Date: March 16, 2026
Hosts: Tom Uren and The Grugq
Podcast: Risky Bulletin (Risky Business Media)
This episode explores the current and future state of Iranian cyber activity in the context of recent physical attacks on Iranian cyber infrastructure and escalating regional conflict. Tom Uren and The Grugq (the gruk) discuss the impact of war on Iran's state-backed hacking capabilities, the strategic value (or lack thereof) of cyber operations during wartime, and how such attacks affect adversaries' societies. The episode also takes a comparative look at how different countries structure their cyber operations, Iran’s resiliency, and the motivations behind these campaigns.
“If you are Iran versus the U.S. I think even having like complete access to every message that the US military is sending itself would not help you.”
—Grugq [04:13]
“You can jab them with a needle as many times as you like.

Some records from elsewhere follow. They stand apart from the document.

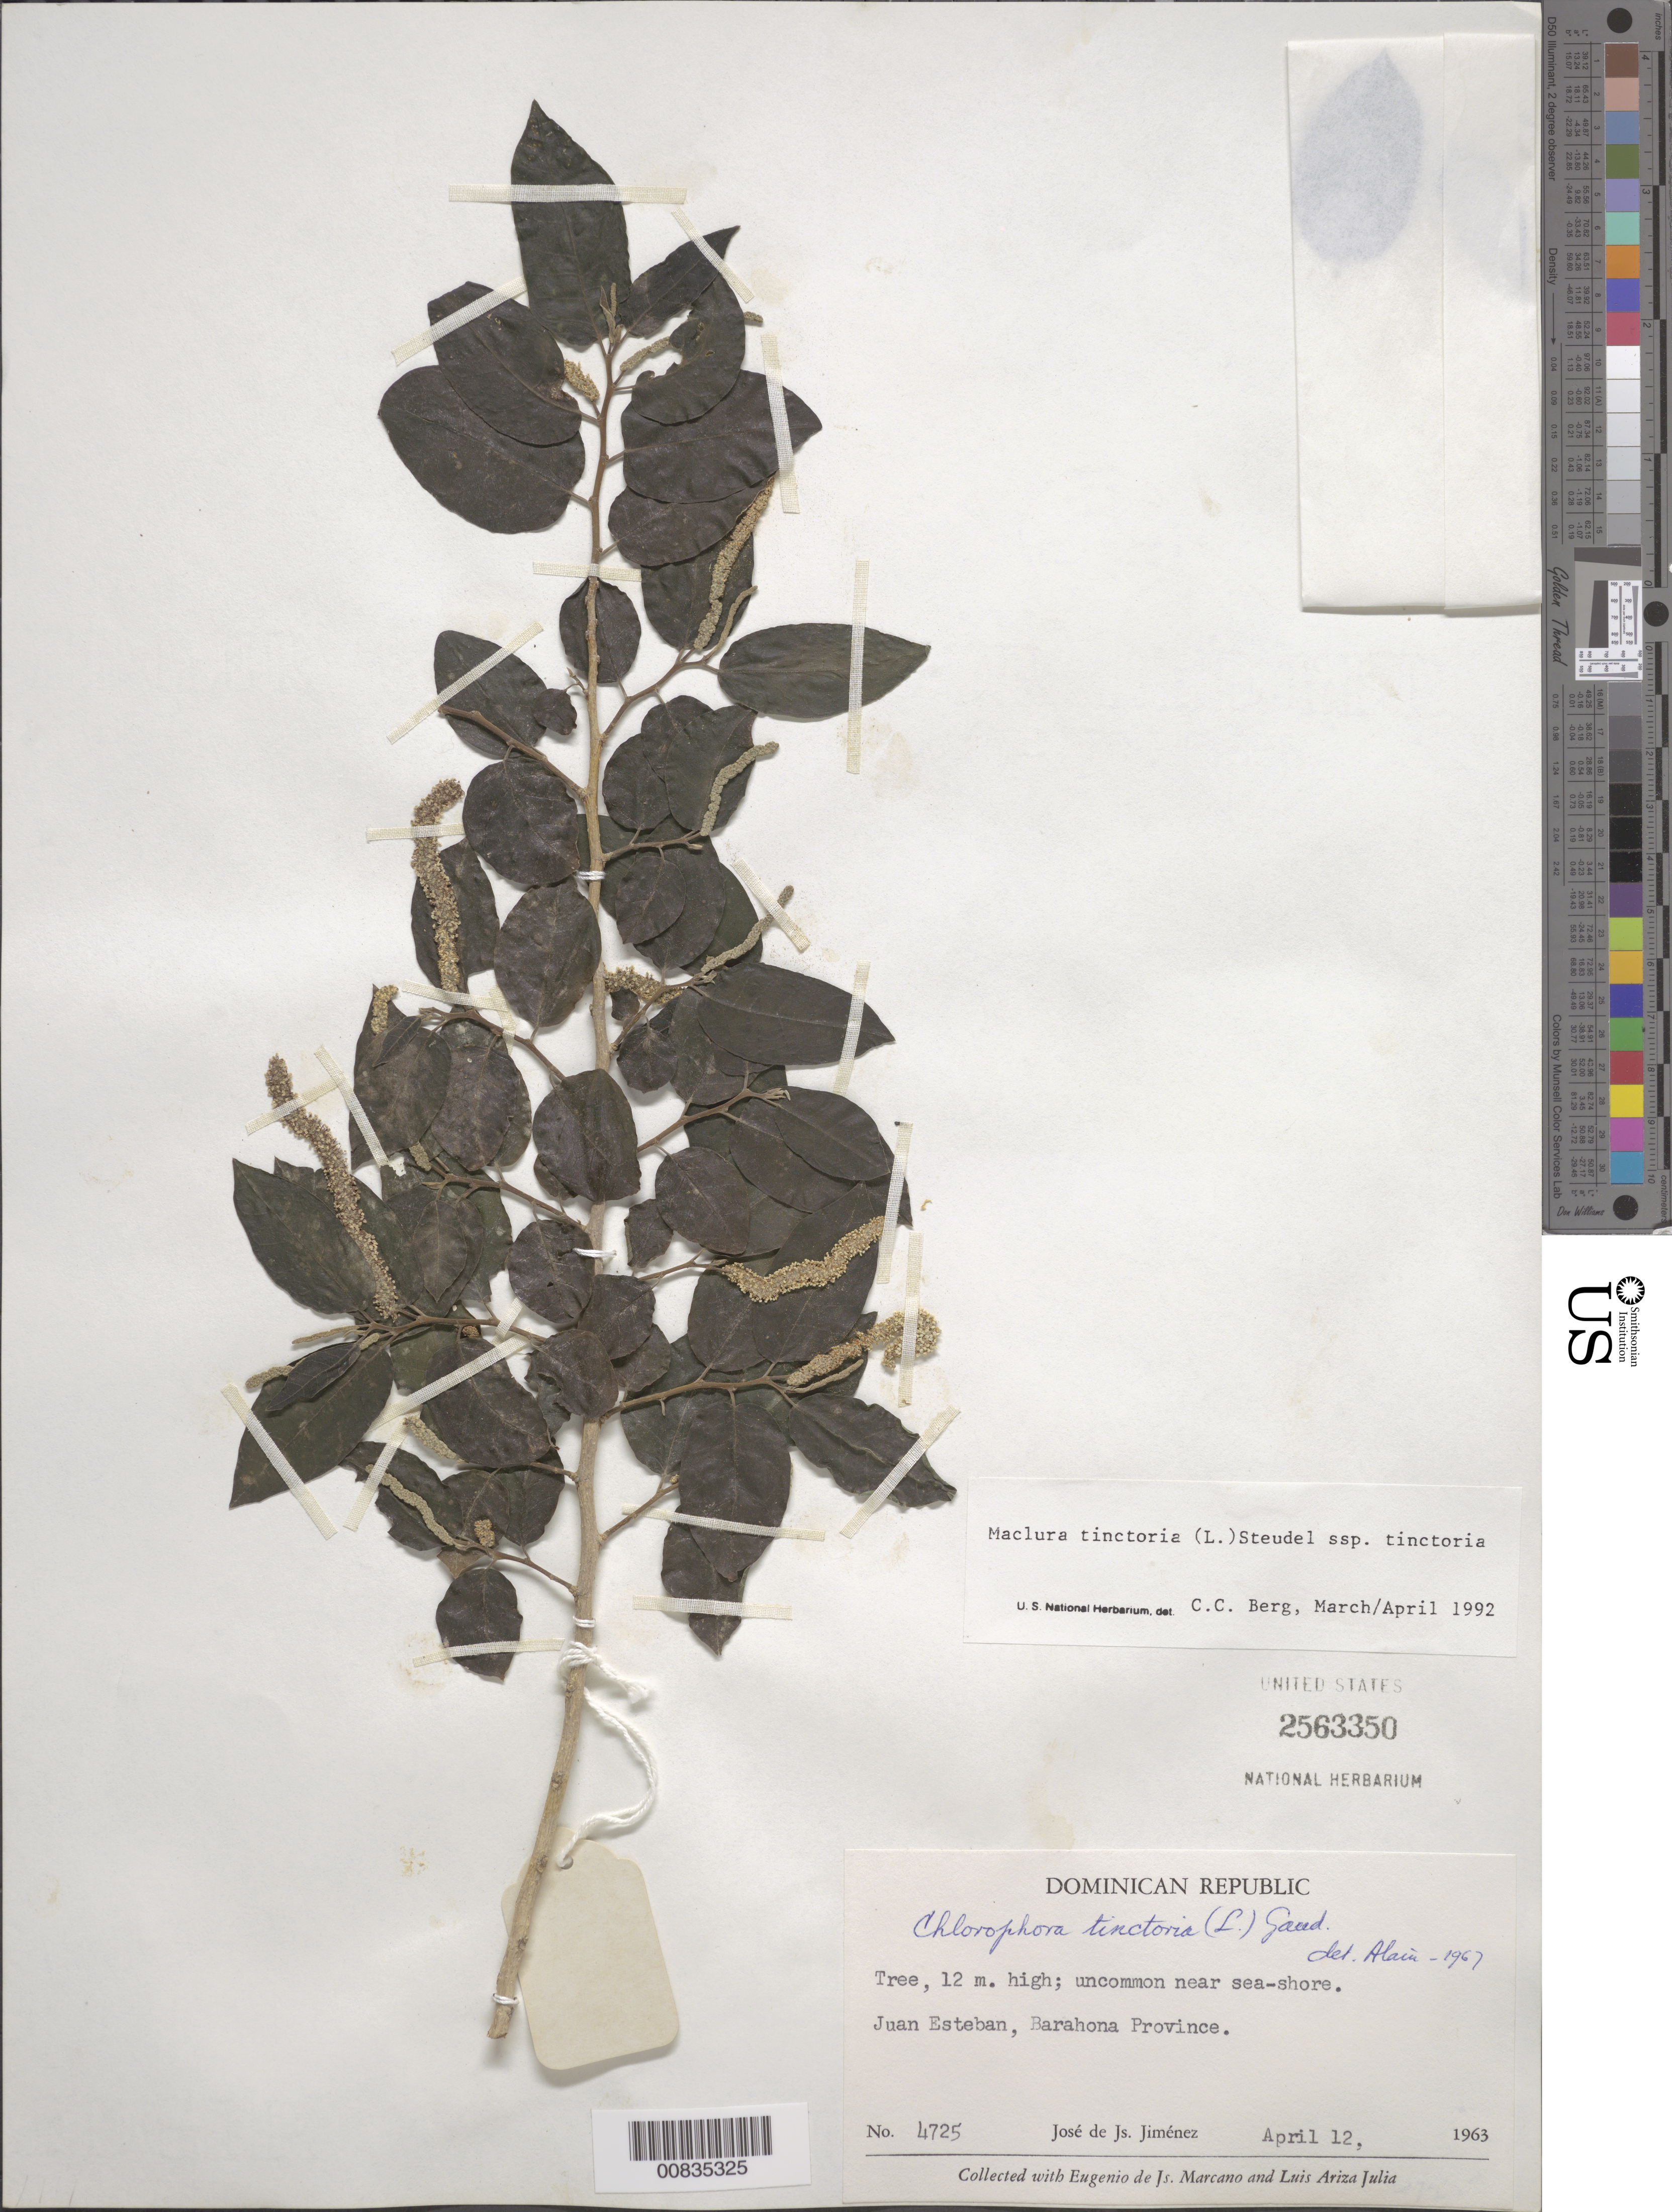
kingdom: Plantae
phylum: Tracheophyta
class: Magnoliopsida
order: Rosales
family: Moraceae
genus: Maclura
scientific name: Maclura tinctoria subsp. tinctoria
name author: (L.) D. Don ex Steud.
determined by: Berg, C. C.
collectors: J. J. Jiménez, E. J. Marcano F. & L. Ariza-Julia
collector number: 4725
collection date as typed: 12 Apr 1963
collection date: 1963-04-12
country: Dominican Republic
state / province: Barahona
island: Hispaniola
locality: Juan Esteban.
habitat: Near sea-shore.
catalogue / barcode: US 2563350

There’s still an elephant.”
—Grugq [08:50]
“It gives you something to celebrate and I don’t see that it costs them anything because during peacetime if you do a destructive attack, there’s the fear of escalation... But you can’t escalate from where they are right now.”
—Grugq [12:24, 12:56]
“Morale was actually internal as opposed to [the enemy].” [on psyops leaflets]
—Grugq [12:19]
“Any individual [company] that you take out is not going to impact any of the other ones. Like it’s almost a terrorist cell network in a way.”
—Grugq [16:12]
“If you look at... North Korea. They went from being... very low skilled, low level capabilities... now like an absolutely world class team... there’s no reason that Iran can’t do the same thing.”
—Grugq [25:09]
“Let me swap the possibility of nuclear war with Iran for worse hack. Right. That is actually like a good trade.”
—Tom Uren [22:49]
This episode examines the “unleashing” of Iranian hackers in the wake of military and infrastructure attacks, suggesting that while cyber campaigns by Iran may achieve little in shifting the balance of power, they are both low-cost and low-risk means of maintaining morale and asserting national resilience. The discussion, punctuated by historical analogies and dry humor, exposes the limits of cyber effects against large, resilient societies but warns of an era of increasingly capable, nuisance-driven Iranian operations—potentially following the North Korean path. For the West, this presents a persistent problem, but one less catastrophic than the alternatives.